CRISPR and Gene Editing

The issue: A game changing technology for the food industry, CRISPR has the ability to edit parts of the genome by removing, adding or altering specific sections of DNA.

Points to know:

  • Is it GMO or not? Essentially, it depends on how you define GMO. CRISPR allows for the permanent modification of genes in living organisms in a way that is faster and more controllable than ever, but it does not require inserting a new gene from another organism.
  • Potential advantages of CRISPR include: keeps perishables fresher for longer, eliminates antibiotic resistance for safer food, improves quality of product in both taste and appearance, greater yields and profitability for producers.
  • Could it be the savior of cocoa and other plants? The cocoa tree is highly susceptible to disease and has very specific limitations pertaining to where it can be grown. Scientists have identified gene sequences that are both disease resistant and still flavorful, which could lead to higher yields and more efficient use of resources.
  • Gene editing techniques are gaining momentum, like Transcription activator-like effector nucleases (TALENs). This technology creates molecules that act as a template to match a specific sequence of DNA and then you can make a cut there, making it possible to “turn off” specific genes.
  • Gene editing techniques like CRISPR and TALENs have been tied to global sustainability, making it possible to create food more efficiently to supply the growing global population.

Digital Agriculture

The issue: Data and technology are rapidly changing traditional agriculture practices, and it’s not slowing down. What does this mean for producers, consumers and sustainability?

Points to know:

  • There will be questions about data ownership as tech takes over. Do satellite images of a farm belong to the farmer?
  • There will also be questions about how all this data can be most useful at the ground level and how farmers can use big data and precision tech to make smarter decisions for more productive yields.
  • Data is tied to consumer demand for transparency and how food is raised. It also impacts all food trends and how they will develop.

• _Tasks_:
(1) Decide whether each statement agrees with the text on CRISPR and digital agriculture: (a) CRISPR requires inserting a new gene from another organism; (b) the cocoa tree is highly susceptible to disease; (c) the changes that data and technology bring to traditional agriculture are slowing down. For each, answer yes or no and quote the deciding words.
(2) Echo the text on CRISPR and digital agriculture between "Digital Agriculture" and "consumers and sustainability?", inclusive, word for word.

• _Record extracts_:

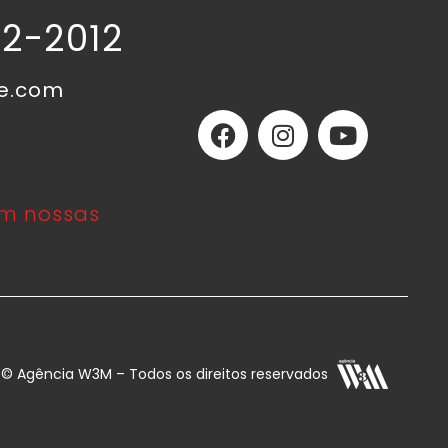
02-2012
ne.com
m nossas
E © Agência W3M – Todos os direitos reservados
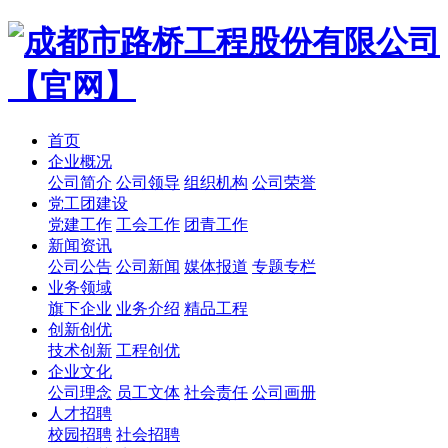
首页
企业概况
公司简介
公司领导
组织机构
公司荣誉
党工团建设
党建工作
工会工作
团青工作
新闻资讯
公司公告
公司新闻
媒体报道
专题专栏
业务领域
旗下企业
业务介绍
精品工程
创新创优
技术创新
工程创优
企业文化
公司理念
员工文体
社会责任
公司画册
人才招聘
校园招聘
社会招聘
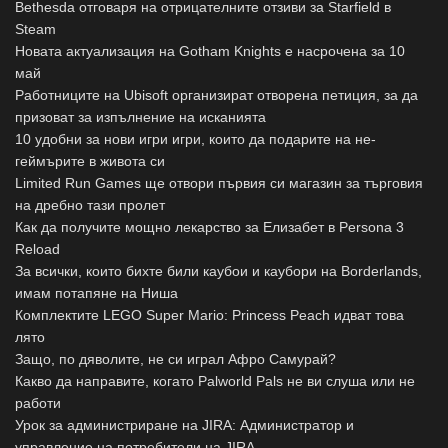
Bethesda отговаря на отрицателните отзиви за Starfield в
Steam
Новата актуализация на Gotham Knights е насрочена за 10
май
Работниците на Ubisoft организират отворена петиция, за да
призоват за изпълнение на исканията
10 удобни за нови игри игри, които да подарите на не-
геймърите в живота си
Limited Run Games ще отвори първия си магазин за търговия
на дребно тази пролет
Как да получите мощно лекарство за Елизабет в Persona 3
Reload
За всички, които бихте били каубои и каубори на Borderlands,
имам потапяне на Ниша
Комплектите LEGO Super Mario: Princess Peach идват това
лято
Защо, по дяволите, не си играл Афро Самурай?
Какво да направите, когато Palworld Pals не ви слуша или не
работи
Урок за администриране на JIRA: Администратор и
управление на потребители на JIRA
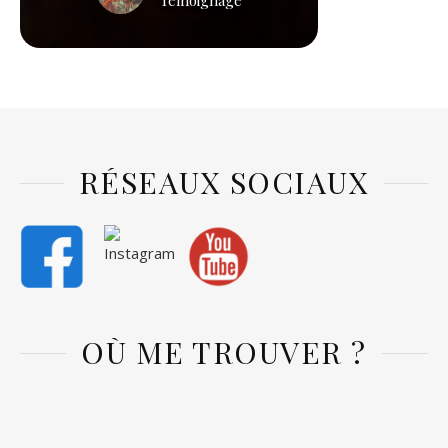
Témoignage
RÉSEAUX SOCIAUX
OÙ ME TROUVER ?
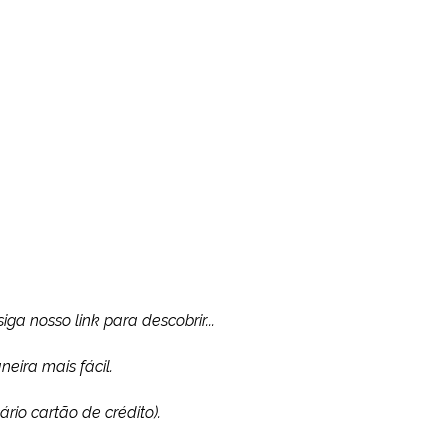
ga nosso link para descobrir...
eira mais fácil.
rio cartão de crédito).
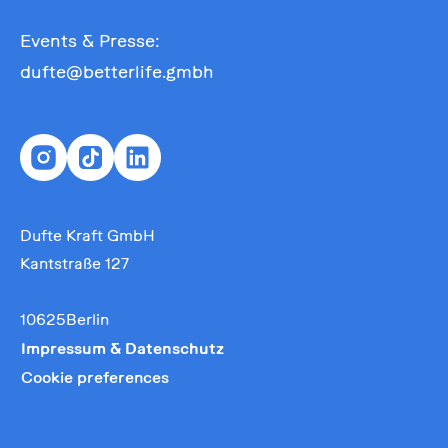
Events & Presse:
dufte@betterlife.gmbh
Dufte Kraft GmbH
Kantstraße 127
10625Berlin
Impressum & Datenschutz
Cookie preferences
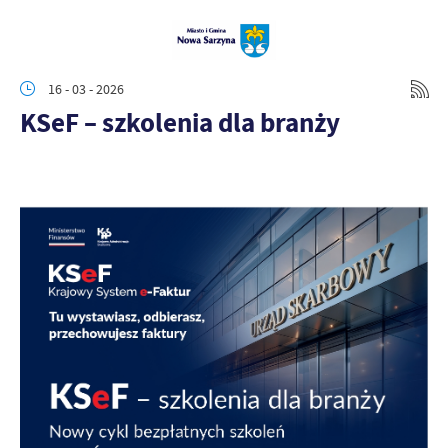
16 - 03 - 2026
KSeF – szkolenia dla branży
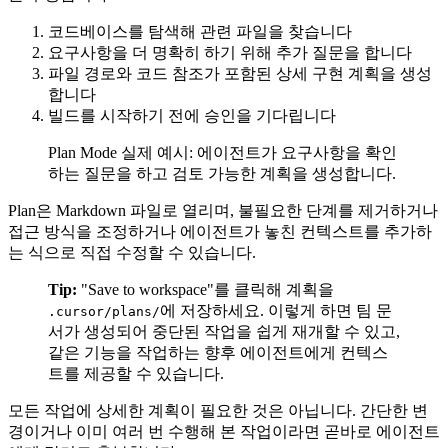
코드베이스를 탐색해 관련 파일을 찾습니다
요구사항을 더 명확히 하기 위해 추가 질문을 합니다
파일 경로와 코드 참조가 포함된 상세 구현 계획을 생성
합니다
빌드를 시작하기 전에 승인을 기다립니다
Plan Mode 실제 예시: 에이전트가 요구사항을 확인
하는 질문을 하고 검토 가능한 계획을 생성합니다.
Plan은 Markdown 파일로 열리며, 불필요한 단계를 제거하거나
접근 방식을 조정하거나 에이전트가 놓친 컨텍스트를 추가하
는 식으로 직접 수정할 수 있습니다.
Tip:
"Save to workspace"를 클릭해 계획을
에 저장하세요. 이렇게 하면 팀 문
.cursor/plans/
서가 생성되어 중단된 작업을 쉽게 재개할 수 있고,
같은 기능을 작업하는 향후 에이전트에게 컨텍스
트를 제공할 수 있습니다.
모든 작업에 상세한 계획이 필요한 것은 아닙니다. 간단한 변
경이거나 이미 여러 번 수행해 본 작업이라면 곧바로 에이전트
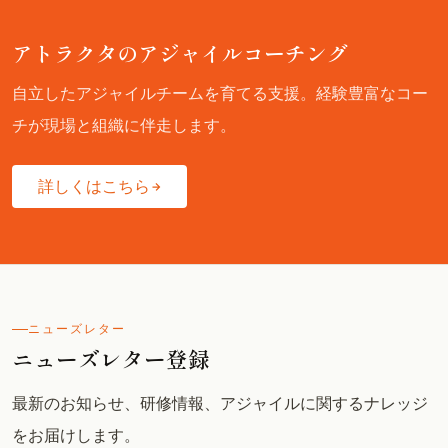
アトラクタのアジャイルコーチング
自立したアジャイルチームを育てる支援。経験豊富なコー
チが現場と組織に伴走します。
詳しくはこちら
ニューズレター
ニューズレター登録
最新のお知らせ、研修情報、アジャイルに関するナレッジ
をお届けします。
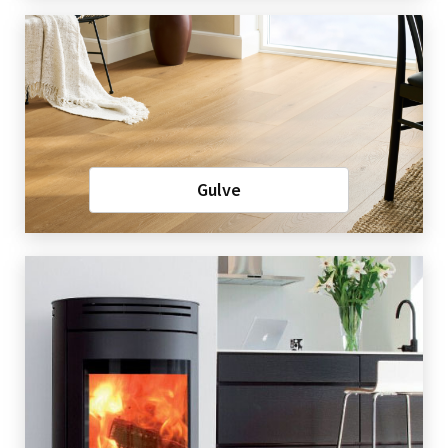
Gulve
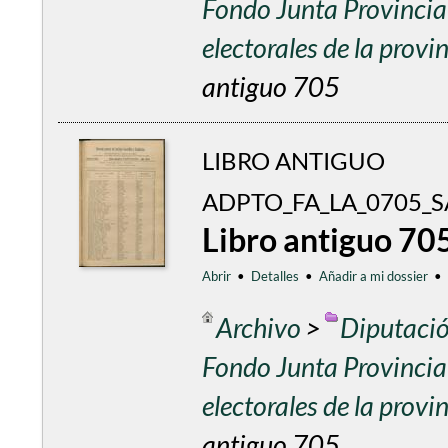
Fondo Junta Provincial
electorales de la prov
antiguo 705
LIBRO ANTIGUO
ADPTO_FA_LA_0705_
Libro antiguo 70
Abrir
•
Detalles
•
Añadir a mi dossier
•
Archivo
>
Diputació
Fondo Junta Provincial
electorales de la prov
antiguo 705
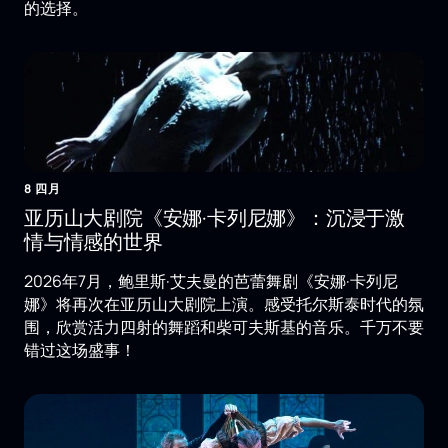
的选择。
8 四月
亚历山大剧院《安娜·卡列尼娜》：沉浸于激
情与情感的世界
2026年7月，鲍里斯·艾夫曼的芭蕾舞剧《安娜·卡列尼
娜》将再次在亚历山大剧院上演。感受托尔斯泰时代的氛
围，欣赏活力四射的舞蹈和柴可夫斯基的音乐。千万不要
错过这场盛事！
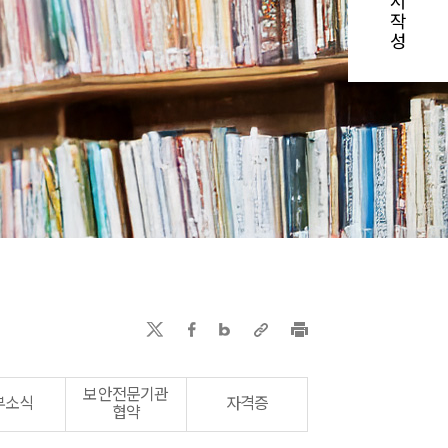
서
작
성
보안전문기관
부소식
자격증
협약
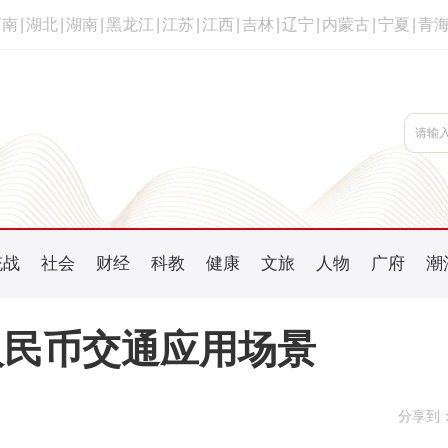
河南
|
湖北
|
湖南
|
黑龙江
|
江苏
|
江西
|
吉林
|
辽宁
|
内蒙古
|
宁夏
|
青
统战
社会
财经
科教
健康
文旅
人物
广府
潮
人民币交通应用场景
分享到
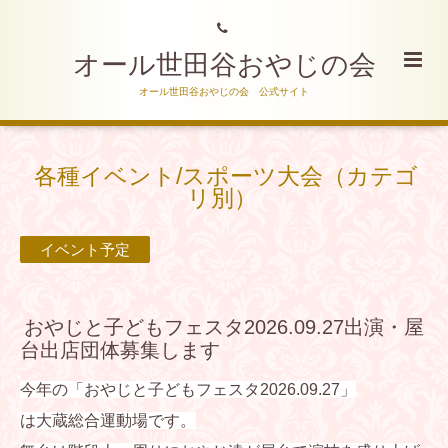
オール世田谷おやじの会
オール世田谷おやじの会 公式サイト
各種イベント/スポーツ大会（カテゴ
リ別）
イベント予定
おやじと子どもフェスタ2026.09.27出演・屋
台出店団体募集します
今年の「おやじと子どもフェスタ2026.09.27」
は大蔵総合運動場です。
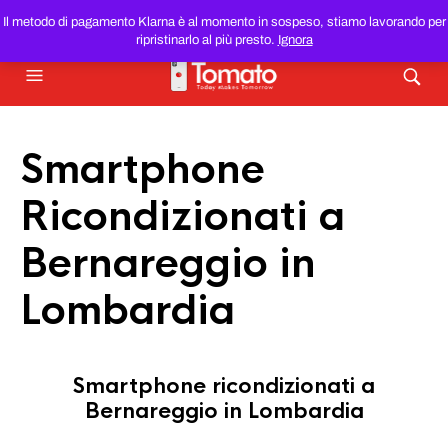
SMARTPHONE E TABLET RICONDIZIONATI
AL MIGLIOR
Il metodo di pagamento Klarna è al momento in sospeso, stiamo lavorando per
PREZZO DEL WEB!
ripristinarlo al più presto.
Ignora
Smartphone
Ricondizionati a
Bernareggio in
Lombardia
Smartphone ricondizionati a
Bernareggio in Lombardia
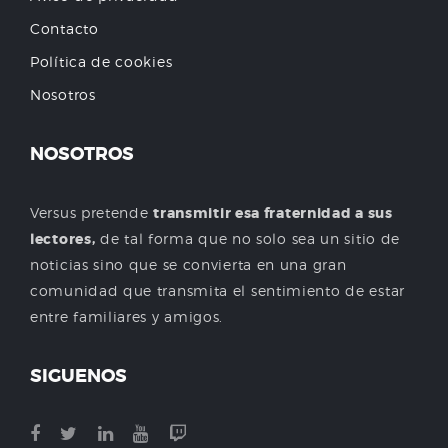
Contacto
Política de cookies
Nosotros
NOSOTROS
Versus pretende
transmitir esa fraternidad a sus
lectores,
de tal forma que no solo sea un sitio de
noticias sino que se convierta en una gran
comunidad que transmita el sentimiento de estar
entre familiares y amigos.
SIGUENOS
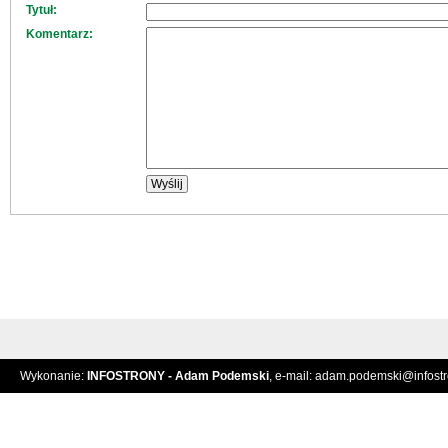
Tytuł:
Komentarz:
Wykonanie:
INFOSTRONY - Adam Podemski
, e-mail:
adam.podemski@infostro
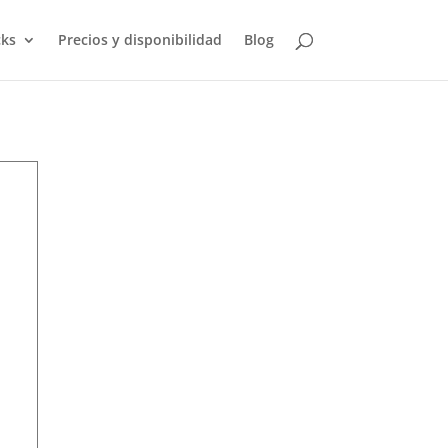
ks
Precios y disponibilidad
Blog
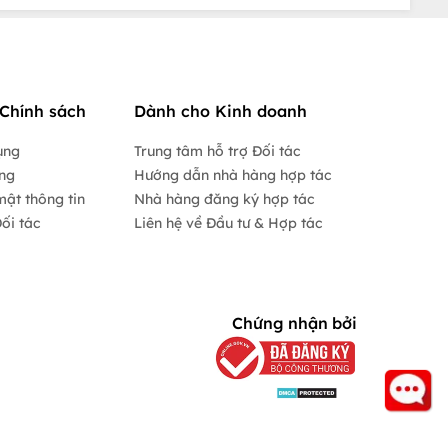
Chính sách
Dành cho Kinh doanh
ụng
Trung tâm hỗ trợ Đối tác
ộng
Hướng dẫn nhà hàng hợp tác
mật thông tin
Nhà hàng đăng ký hợp tác
ối tác
Liên hệ về Đầu tư & Hợp tác
Chứng nhận bởi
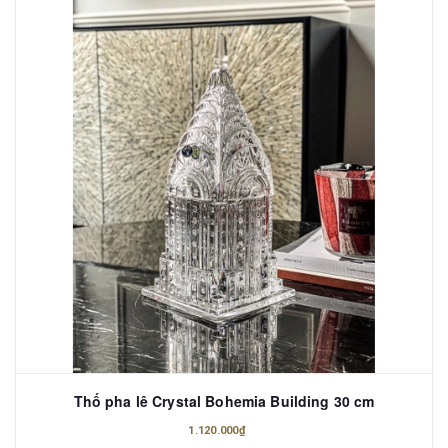
Thố pha lê Crystal Bohemia Building 30 cm
1.120.000₫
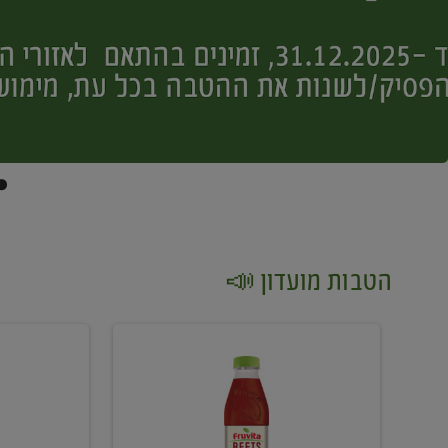
הטבות מועדון 📣
קנו
קנו
2
2
יח'
יח'
ממוצרי
יין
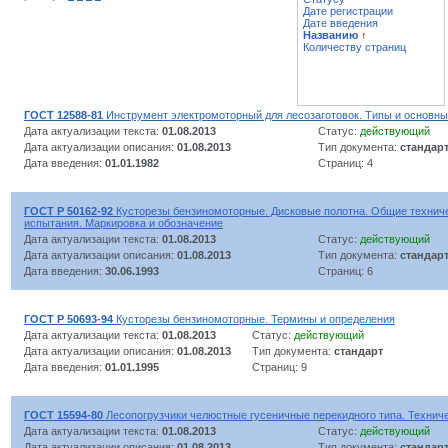
Дате регистрации
Дате введения
Названию
↑
Количеству страниц
ГОСТ 12588-81
Инструмент электромоторный для лесозаготовок. Типы и основн
Дата актуализации текста:
01.08.2013
Статус:
действующий
Дата актуализации описания:
01.08.2013
Тип документа:
стандар
Дата введения:
01.01.1982
Страниц: 4
ГОСТ Р 50162-92
Кусторезы бензиномоторные. Дисковые полотна. Общие техниче
испытания. Маркировка и обозначение
Дата актуализации текста:
01.08.2013
Статус:
действующий
Дата актуализации описания:
01.08.2013
Тип документа:
стандар
Дата введения:
30.06.1993
Страниц: 6
ГОСТ Р 50693-94
Кусторезы бензиномоторные. Термины и определения
Дата актуализации текста:
01.08.2013
Статус:
действующий
Дата актуализации описания:
01.08.2013
Тип документа:
стандарт
Дата введения:
01.01.1995
Страниц: 9
ГОСТ 15594-80
Лесопогрузчики челюстные гусеничные перекидного типа. Технич
Дата актуализации текста:
01.08.2013
Статус:
действующий
Дата актуализации описания:
01.08.2013
Тип документа:
стандар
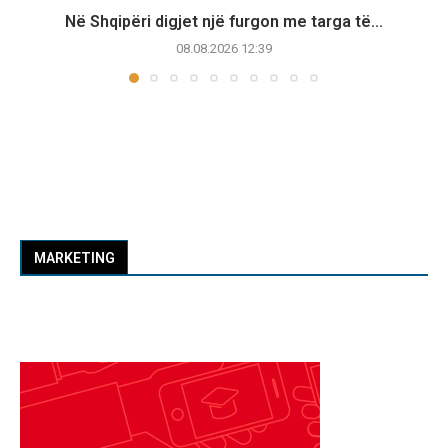
Në Shqipëri digjet një furgon me targa të...
08.08.2026 12:39
MARKETING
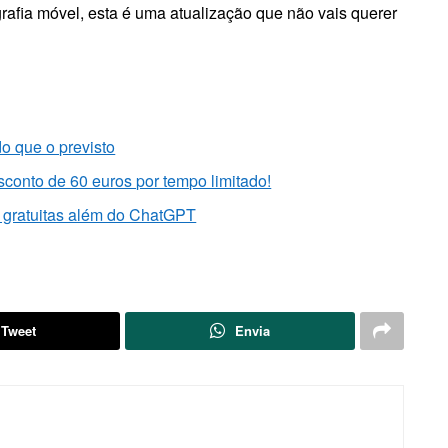
grafia móvel, esta é uma atualização que não vais querer
o que o previsto
onto de 60 euros por tempo limitado!
is gratuitas além do ChatGPT
Tweet
Envia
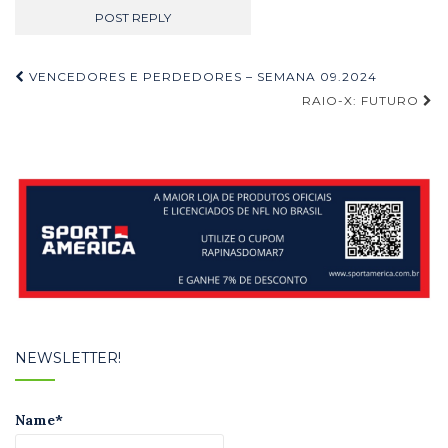
Navegação
VENCEDORES E PERDEDORES – SEMANA 09.2024
de
RAIO-X: FUTURO
Post
NEWSLETTER!
Name*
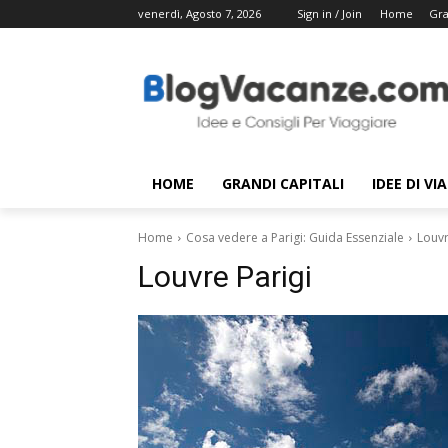
venerdì, Agosto 7, 2026
Sign in / Join
Home
Gra
HOME
GRANDI CAPITALI
IDEE DI VI
Home
Cosa vedere a Parigi: Guida Essenziale
Louvr
Louvre Parigi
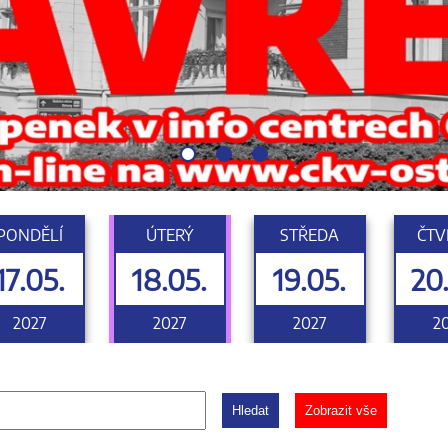
PONDĚLÍ
ÚTERÝ
STŘEDA
ČTV
17.05.
18.05.
19.05.
20
2027
2027
2027
2
Hledat
Zobrazit vše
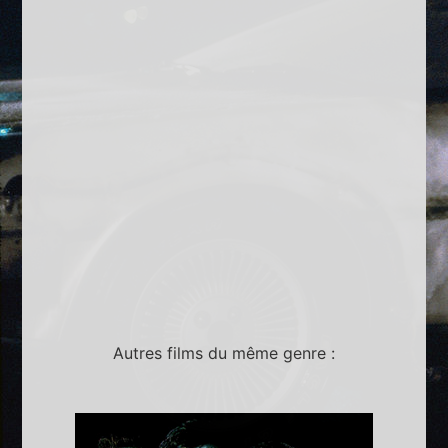
Autres films du même genre :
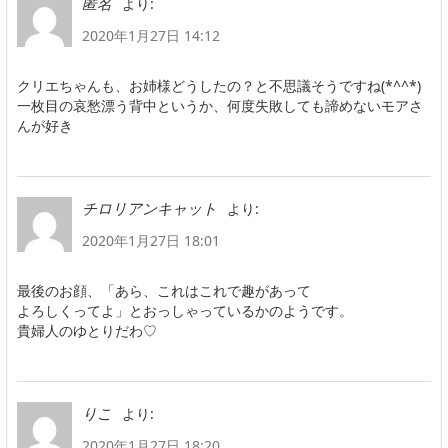
より:
匿名
2020年1月27日 14:12
クリエちゃんも、お姉様どうしたの？と不思議そうですね(*^^*)
一枚目の哀愁漂う背中というか、何度失敗しても諦めないモアさ
んが好き
より:
チロリアンキャット
2020年1月27日 18:01
最後のお顔、「あら、これはこれで趣があって
よろしくってよ」とおっしゃっているかのようです。
貴婦人のゆとりだわ♡
より:
りこ
2020年1月27日 18:20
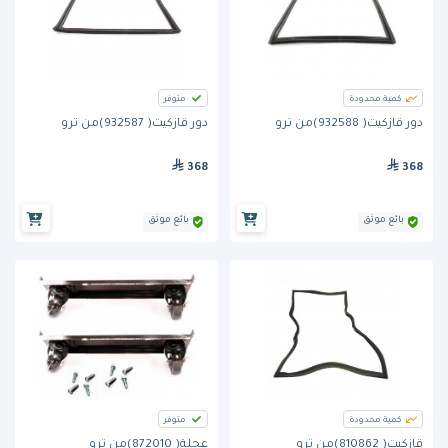
كمية محدودة
متوفر
دور قازكيت( 932588)من ترو
دور قازكيت( 932587)من ترو
368
368
بائع موثق
بائع موثق
كمية محدودة
متوفر
قازكيت( 810862)من ترو
عجلة( 872010)من ترو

• _Replies_:
(1)
(a) No: "but it does not require inserting a new gene from another organism"
(b) Yes: "The cocoa tree is highly susceptible to disease"
(c) No: "and it’s not slowing down"

(2)
Digital Agriculture

The issue: Data and technology are rapidly changing traditional agriculture practices, and it’s not slowing down. What does this mean for producers, consumers and sustainability?